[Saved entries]
◇ ◇ ◇ ◇ ◇ ◇ ◇

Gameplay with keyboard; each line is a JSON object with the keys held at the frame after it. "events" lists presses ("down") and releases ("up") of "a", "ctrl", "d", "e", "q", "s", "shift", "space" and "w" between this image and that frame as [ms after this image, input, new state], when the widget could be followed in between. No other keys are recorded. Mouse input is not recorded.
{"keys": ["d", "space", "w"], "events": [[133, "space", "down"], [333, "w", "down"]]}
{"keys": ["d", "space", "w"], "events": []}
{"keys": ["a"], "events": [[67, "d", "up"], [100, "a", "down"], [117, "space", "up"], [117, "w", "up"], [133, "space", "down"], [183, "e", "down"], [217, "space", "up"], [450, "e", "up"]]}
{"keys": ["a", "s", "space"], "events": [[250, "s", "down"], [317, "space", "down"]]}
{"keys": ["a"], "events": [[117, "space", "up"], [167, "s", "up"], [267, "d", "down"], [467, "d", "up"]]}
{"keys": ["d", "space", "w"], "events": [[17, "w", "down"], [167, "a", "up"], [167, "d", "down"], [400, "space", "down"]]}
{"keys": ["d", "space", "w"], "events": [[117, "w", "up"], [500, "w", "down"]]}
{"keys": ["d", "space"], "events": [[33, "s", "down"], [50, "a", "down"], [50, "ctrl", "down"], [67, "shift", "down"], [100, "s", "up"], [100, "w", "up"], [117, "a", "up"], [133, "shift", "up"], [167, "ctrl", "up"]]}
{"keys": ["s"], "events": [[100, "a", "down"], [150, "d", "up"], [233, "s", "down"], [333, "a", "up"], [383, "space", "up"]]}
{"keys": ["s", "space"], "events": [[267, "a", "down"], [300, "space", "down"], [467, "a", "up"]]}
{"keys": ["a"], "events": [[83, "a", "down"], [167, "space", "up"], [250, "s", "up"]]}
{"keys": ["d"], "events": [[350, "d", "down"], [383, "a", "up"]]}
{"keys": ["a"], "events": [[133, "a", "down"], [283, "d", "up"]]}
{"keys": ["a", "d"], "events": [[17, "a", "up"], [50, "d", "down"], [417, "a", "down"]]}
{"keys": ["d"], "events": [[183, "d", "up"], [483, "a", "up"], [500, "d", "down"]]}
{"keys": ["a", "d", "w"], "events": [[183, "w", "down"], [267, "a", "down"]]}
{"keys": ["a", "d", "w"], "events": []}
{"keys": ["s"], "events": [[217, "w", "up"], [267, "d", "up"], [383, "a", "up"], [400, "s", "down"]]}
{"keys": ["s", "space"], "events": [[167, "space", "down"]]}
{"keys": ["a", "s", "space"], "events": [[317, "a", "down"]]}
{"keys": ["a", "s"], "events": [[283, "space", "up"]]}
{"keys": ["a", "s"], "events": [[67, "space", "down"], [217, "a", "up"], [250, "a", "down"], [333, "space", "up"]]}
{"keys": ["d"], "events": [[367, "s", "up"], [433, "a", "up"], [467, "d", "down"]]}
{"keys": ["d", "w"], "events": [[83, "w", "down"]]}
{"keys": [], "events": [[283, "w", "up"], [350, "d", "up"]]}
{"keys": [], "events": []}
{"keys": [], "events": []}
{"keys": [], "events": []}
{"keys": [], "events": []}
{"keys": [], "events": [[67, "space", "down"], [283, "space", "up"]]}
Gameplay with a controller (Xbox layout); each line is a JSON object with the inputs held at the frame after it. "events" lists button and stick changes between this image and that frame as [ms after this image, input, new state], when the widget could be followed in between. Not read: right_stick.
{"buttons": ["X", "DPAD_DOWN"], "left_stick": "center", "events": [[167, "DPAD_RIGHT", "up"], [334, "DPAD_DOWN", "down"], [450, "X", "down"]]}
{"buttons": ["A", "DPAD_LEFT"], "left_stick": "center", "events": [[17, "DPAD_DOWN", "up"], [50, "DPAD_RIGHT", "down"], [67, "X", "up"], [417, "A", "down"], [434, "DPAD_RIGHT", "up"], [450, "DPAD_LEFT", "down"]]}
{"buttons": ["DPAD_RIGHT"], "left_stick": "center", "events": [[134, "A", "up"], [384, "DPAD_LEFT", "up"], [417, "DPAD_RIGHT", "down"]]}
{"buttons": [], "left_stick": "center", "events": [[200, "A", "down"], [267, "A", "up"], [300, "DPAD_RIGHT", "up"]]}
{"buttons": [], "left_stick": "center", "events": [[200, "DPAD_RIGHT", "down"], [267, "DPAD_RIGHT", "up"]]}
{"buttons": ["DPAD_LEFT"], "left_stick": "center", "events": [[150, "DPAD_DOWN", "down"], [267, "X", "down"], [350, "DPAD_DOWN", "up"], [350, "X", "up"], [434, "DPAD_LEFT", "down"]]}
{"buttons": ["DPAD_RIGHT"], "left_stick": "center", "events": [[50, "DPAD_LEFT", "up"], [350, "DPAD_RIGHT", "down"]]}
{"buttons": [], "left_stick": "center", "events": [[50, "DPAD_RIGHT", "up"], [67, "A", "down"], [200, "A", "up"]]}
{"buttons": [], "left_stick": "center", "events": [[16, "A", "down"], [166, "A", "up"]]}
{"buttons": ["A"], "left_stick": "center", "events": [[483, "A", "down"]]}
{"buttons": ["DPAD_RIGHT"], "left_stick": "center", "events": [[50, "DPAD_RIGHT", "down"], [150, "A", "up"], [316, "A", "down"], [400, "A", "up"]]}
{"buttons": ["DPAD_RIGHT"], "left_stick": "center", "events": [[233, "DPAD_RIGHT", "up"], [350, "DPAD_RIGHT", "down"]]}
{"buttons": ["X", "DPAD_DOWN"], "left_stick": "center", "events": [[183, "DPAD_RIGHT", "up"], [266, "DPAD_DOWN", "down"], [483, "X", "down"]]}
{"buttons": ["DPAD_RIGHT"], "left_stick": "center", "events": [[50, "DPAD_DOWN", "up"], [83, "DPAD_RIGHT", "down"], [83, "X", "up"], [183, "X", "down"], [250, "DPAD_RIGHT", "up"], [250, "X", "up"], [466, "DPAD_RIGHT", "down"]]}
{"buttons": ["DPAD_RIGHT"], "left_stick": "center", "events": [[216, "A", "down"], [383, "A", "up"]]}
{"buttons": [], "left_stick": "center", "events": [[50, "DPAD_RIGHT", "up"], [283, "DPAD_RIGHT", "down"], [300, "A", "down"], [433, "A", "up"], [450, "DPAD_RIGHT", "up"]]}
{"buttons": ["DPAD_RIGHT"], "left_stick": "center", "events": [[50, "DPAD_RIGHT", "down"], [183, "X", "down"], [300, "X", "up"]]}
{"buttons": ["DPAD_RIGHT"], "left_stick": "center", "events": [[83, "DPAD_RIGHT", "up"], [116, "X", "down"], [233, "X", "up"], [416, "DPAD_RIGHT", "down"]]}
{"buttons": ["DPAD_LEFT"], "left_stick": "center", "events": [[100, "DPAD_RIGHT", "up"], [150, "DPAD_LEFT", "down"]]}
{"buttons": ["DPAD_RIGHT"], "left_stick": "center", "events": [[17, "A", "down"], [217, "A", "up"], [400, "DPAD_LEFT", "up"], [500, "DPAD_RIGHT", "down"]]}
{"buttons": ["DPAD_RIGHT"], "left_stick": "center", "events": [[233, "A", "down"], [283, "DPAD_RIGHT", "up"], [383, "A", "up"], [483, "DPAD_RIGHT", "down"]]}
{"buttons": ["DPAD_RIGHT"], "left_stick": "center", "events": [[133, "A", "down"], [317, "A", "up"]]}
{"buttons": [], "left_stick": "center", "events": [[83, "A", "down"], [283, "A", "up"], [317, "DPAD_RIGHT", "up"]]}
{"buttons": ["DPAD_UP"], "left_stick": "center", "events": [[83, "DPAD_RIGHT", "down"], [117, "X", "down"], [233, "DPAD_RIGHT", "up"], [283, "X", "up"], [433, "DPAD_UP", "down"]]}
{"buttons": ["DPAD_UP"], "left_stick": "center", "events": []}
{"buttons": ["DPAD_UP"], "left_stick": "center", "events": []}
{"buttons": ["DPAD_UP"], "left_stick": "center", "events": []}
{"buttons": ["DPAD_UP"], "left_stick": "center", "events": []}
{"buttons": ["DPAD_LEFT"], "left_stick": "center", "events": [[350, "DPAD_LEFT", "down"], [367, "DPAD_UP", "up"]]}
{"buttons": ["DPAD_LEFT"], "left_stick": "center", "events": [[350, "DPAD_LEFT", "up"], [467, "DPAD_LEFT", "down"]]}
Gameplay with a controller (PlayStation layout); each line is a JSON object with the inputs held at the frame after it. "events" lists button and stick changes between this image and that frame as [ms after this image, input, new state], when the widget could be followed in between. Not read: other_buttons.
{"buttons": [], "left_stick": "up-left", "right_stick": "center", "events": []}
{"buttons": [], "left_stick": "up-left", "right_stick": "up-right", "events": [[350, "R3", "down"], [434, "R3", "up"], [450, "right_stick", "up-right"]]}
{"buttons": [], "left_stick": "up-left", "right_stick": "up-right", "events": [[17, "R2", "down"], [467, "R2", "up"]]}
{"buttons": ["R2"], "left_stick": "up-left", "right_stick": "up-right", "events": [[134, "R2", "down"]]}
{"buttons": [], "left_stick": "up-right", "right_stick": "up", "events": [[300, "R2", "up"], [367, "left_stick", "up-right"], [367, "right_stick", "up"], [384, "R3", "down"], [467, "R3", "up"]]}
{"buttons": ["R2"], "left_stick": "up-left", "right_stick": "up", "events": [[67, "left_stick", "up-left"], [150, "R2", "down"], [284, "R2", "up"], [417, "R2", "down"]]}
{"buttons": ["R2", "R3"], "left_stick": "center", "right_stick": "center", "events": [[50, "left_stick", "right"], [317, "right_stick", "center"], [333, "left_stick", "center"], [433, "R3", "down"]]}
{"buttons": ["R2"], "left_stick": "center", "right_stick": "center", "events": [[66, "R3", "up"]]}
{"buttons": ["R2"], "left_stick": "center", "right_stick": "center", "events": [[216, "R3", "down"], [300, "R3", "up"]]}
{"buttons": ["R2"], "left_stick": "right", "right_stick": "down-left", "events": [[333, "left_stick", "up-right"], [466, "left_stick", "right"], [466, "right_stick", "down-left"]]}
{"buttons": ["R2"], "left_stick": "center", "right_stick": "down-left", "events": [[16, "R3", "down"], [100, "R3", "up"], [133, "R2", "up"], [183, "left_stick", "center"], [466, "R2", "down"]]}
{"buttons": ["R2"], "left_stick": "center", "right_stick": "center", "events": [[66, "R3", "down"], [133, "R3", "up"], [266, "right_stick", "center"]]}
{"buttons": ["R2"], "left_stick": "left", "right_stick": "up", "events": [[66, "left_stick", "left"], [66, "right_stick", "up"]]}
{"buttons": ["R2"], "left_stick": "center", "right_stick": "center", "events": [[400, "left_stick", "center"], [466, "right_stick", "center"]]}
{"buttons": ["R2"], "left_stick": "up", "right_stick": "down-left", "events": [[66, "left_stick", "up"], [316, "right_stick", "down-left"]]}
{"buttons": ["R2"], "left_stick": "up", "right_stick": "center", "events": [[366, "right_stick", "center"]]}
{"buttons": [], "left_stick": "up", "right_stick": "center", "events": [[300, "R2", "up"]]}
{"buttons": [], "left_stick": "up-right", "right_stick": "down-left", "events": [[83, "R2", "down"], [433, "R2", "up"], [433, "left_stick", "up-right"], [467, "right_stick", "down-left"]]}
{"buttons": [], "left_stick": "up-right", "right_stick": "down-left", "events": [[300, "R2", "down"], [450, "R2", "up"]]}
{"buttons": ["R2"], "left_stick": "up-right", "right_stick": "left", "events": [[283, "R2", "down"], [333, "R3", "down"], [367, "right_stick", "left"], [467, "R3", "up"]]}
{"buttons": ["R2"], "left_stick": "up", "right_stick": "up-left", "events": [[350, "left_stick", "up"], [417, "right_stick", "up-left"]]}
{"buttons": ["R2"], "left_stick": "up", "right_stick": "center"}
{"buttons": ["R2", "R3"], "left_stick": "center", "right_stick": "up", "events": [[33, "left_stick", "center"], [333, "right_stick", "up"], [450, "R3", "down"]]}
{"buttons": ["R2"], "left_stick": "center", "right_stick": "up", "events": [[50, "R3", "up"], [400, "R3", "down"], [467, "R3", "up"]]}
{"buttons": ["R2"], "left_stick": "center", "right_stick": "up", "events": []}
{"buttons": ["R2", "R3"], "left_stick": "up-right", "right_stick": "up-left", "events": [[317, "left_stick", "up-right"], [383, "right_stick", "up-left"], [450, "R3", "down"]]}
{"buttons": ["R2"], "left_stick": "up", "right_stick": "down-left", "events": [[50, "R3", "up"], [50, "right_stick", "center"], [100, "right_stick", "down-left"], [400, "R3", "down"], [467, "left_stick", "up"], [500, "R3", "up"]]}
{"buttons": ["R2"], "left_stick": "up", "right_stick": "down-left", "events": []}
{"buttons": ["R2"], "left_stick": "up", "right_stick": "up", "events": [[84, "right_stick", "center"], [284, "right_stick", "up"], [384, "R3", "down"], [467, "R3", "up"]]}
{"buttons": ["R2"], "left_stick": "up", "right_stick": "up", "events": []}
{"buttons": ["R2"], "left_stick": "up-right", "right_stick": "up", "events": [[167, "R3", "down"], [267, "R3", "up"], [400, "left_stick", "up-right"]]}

◇ ◇ ◇ ◇ ◇ ◇ ◇

**Exercise details:**
Your answer should be the number of lines in the records that contain the word "shift", with nothing added.

**Result for this exercise:**
2